EXERCISE TASK - Render the lines below, from the one containing "family: Asteraceae" through the last line inclusive, as a JSON list of strings with one string per line. Omit blank lines and the pictures.

RECORDS SUPPLIED -
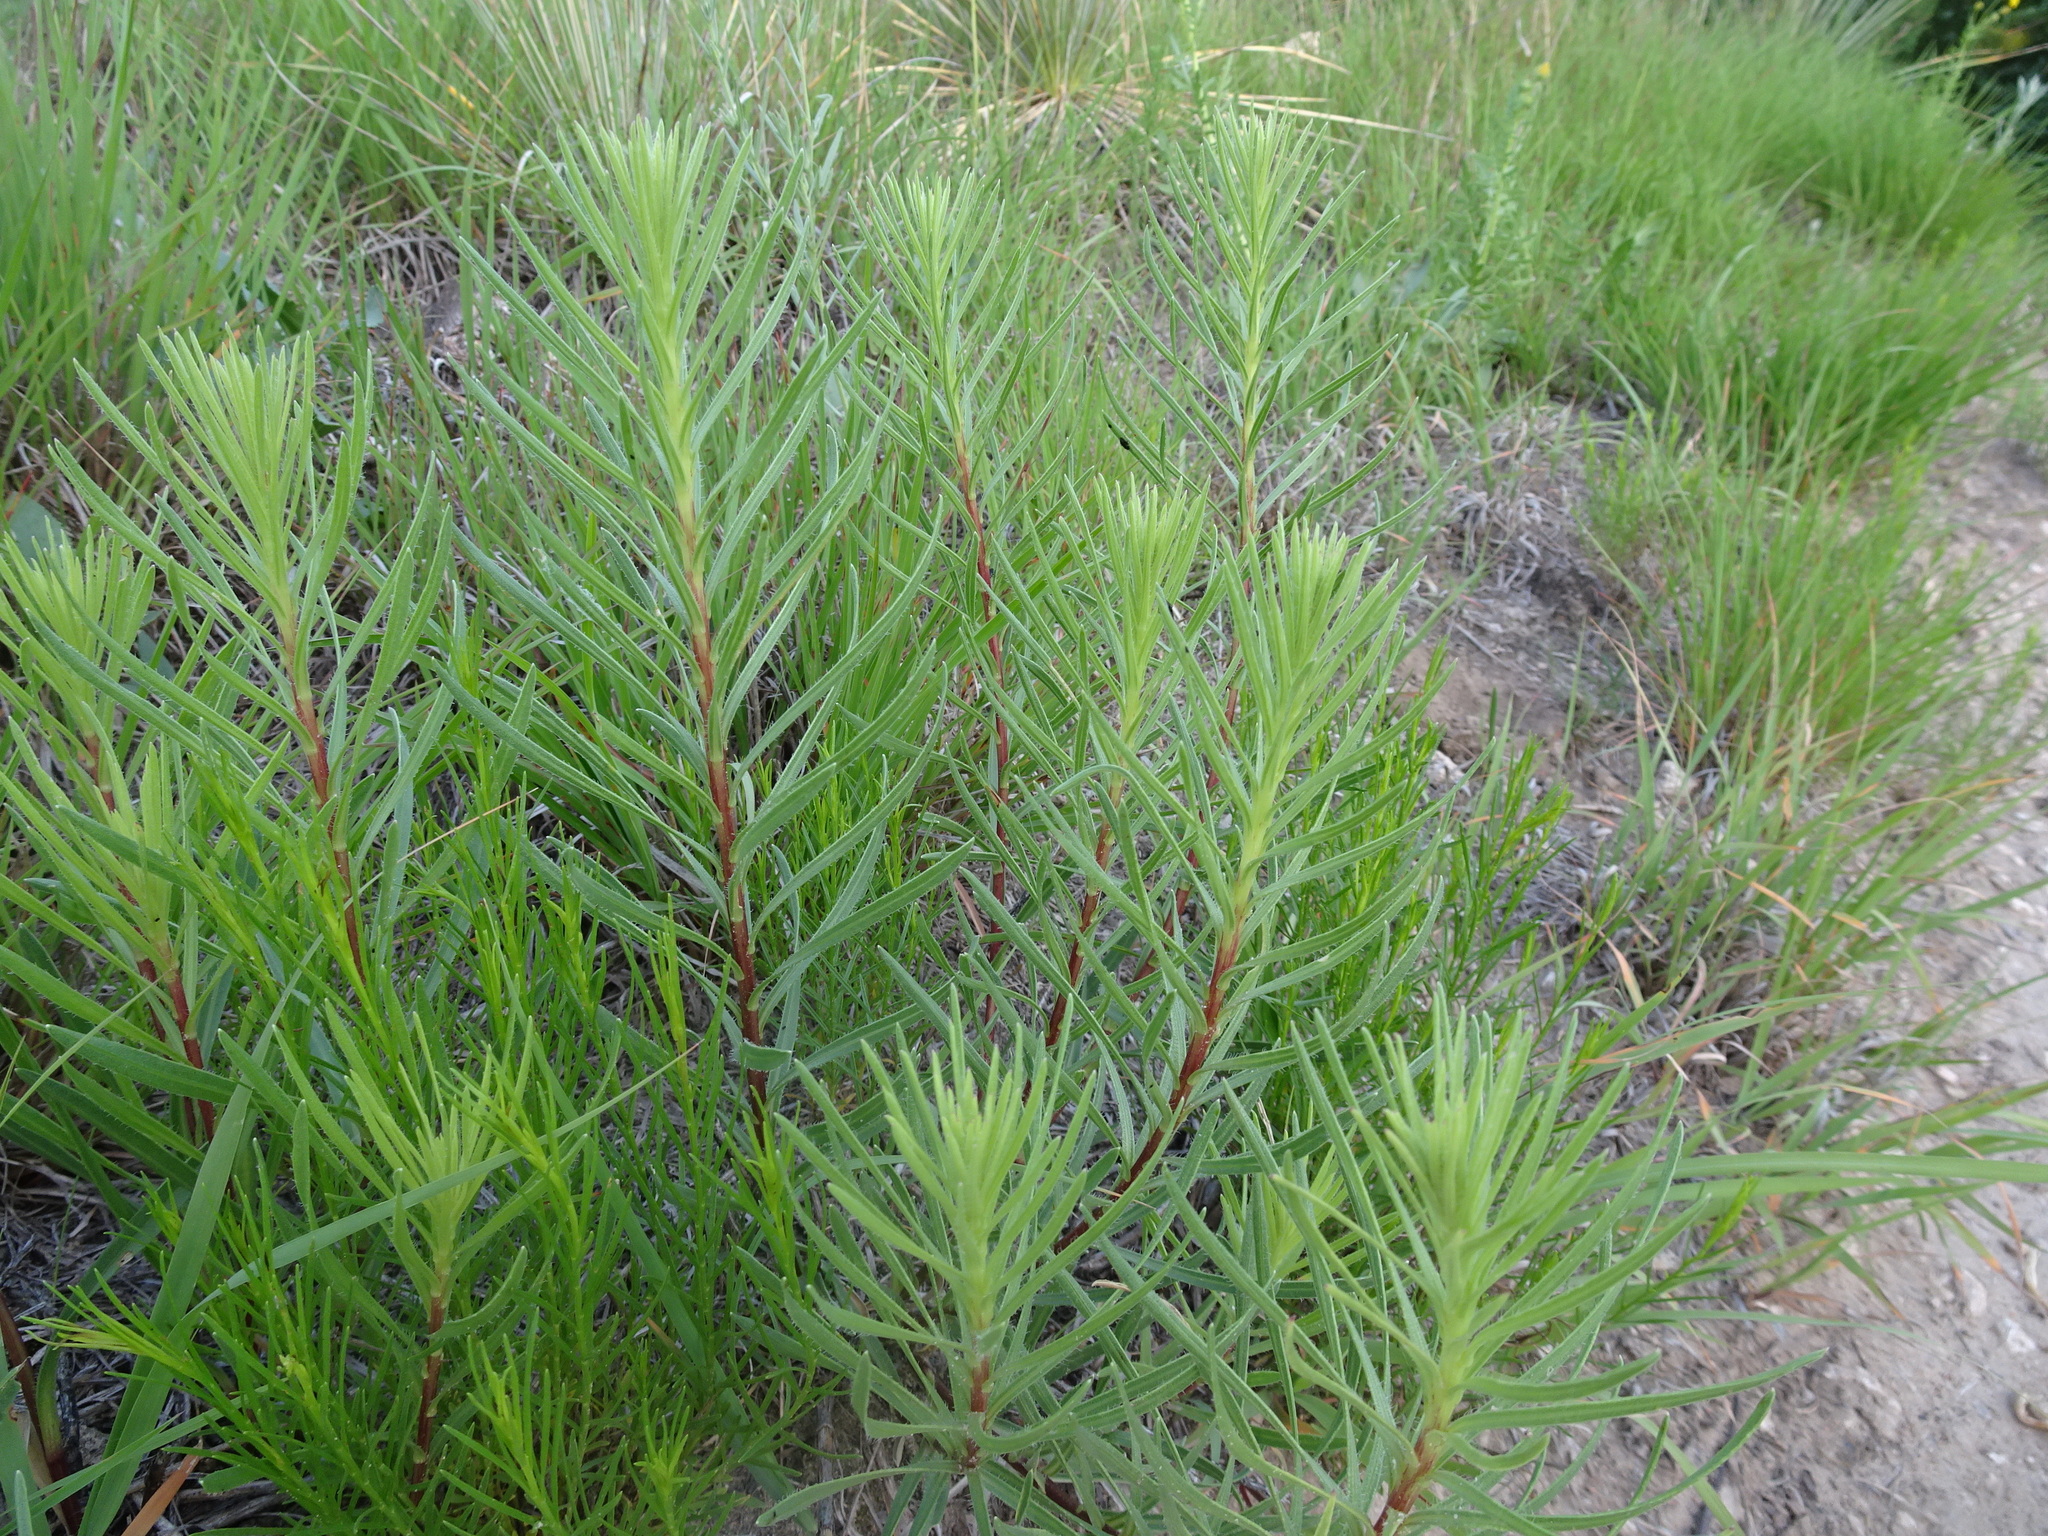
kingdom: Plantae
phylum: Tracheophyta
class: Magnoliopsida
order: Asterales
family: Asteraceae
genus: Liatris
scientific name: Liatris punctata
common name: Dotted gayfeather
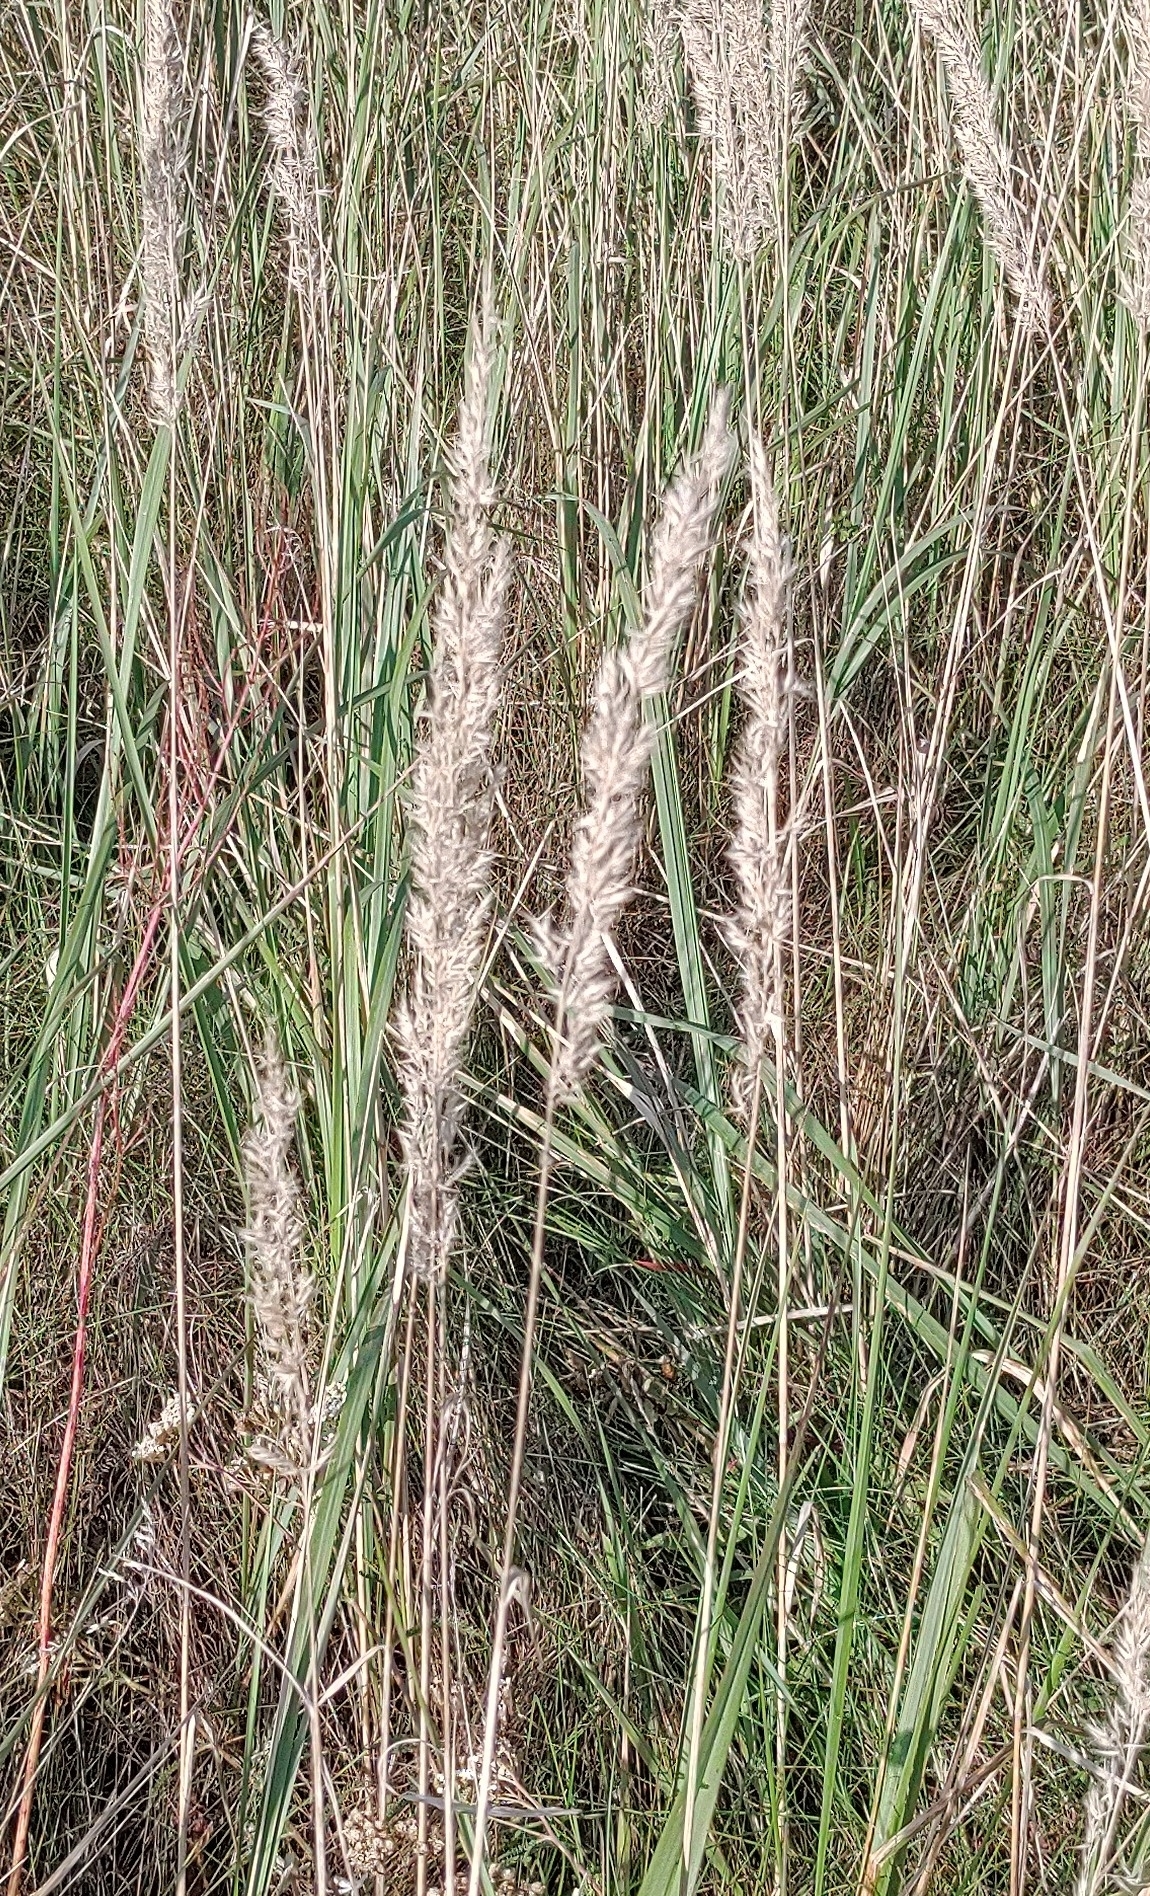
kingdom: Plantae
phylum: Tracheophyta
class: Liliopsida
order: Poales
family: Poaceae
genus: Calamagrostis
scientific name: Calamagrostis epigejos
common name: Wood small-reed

RESPONSE FOR THIS EXERCISE -
[
  "family: Asteraceae",
  "genus: Liatris",
  "scientific name: Liatris punctata",
  "common name: Dotted gayfeather",
  "kingdom: Plantae",
  "phylum: Tracheophyta",
  "class: Liliopsida",
  "order: Poales",
  "family: Poaceae",
  "genus: Calamagrostis",
  "scientific name: Calamagrostis epigejos",
  "common name: Wood small-reed"
]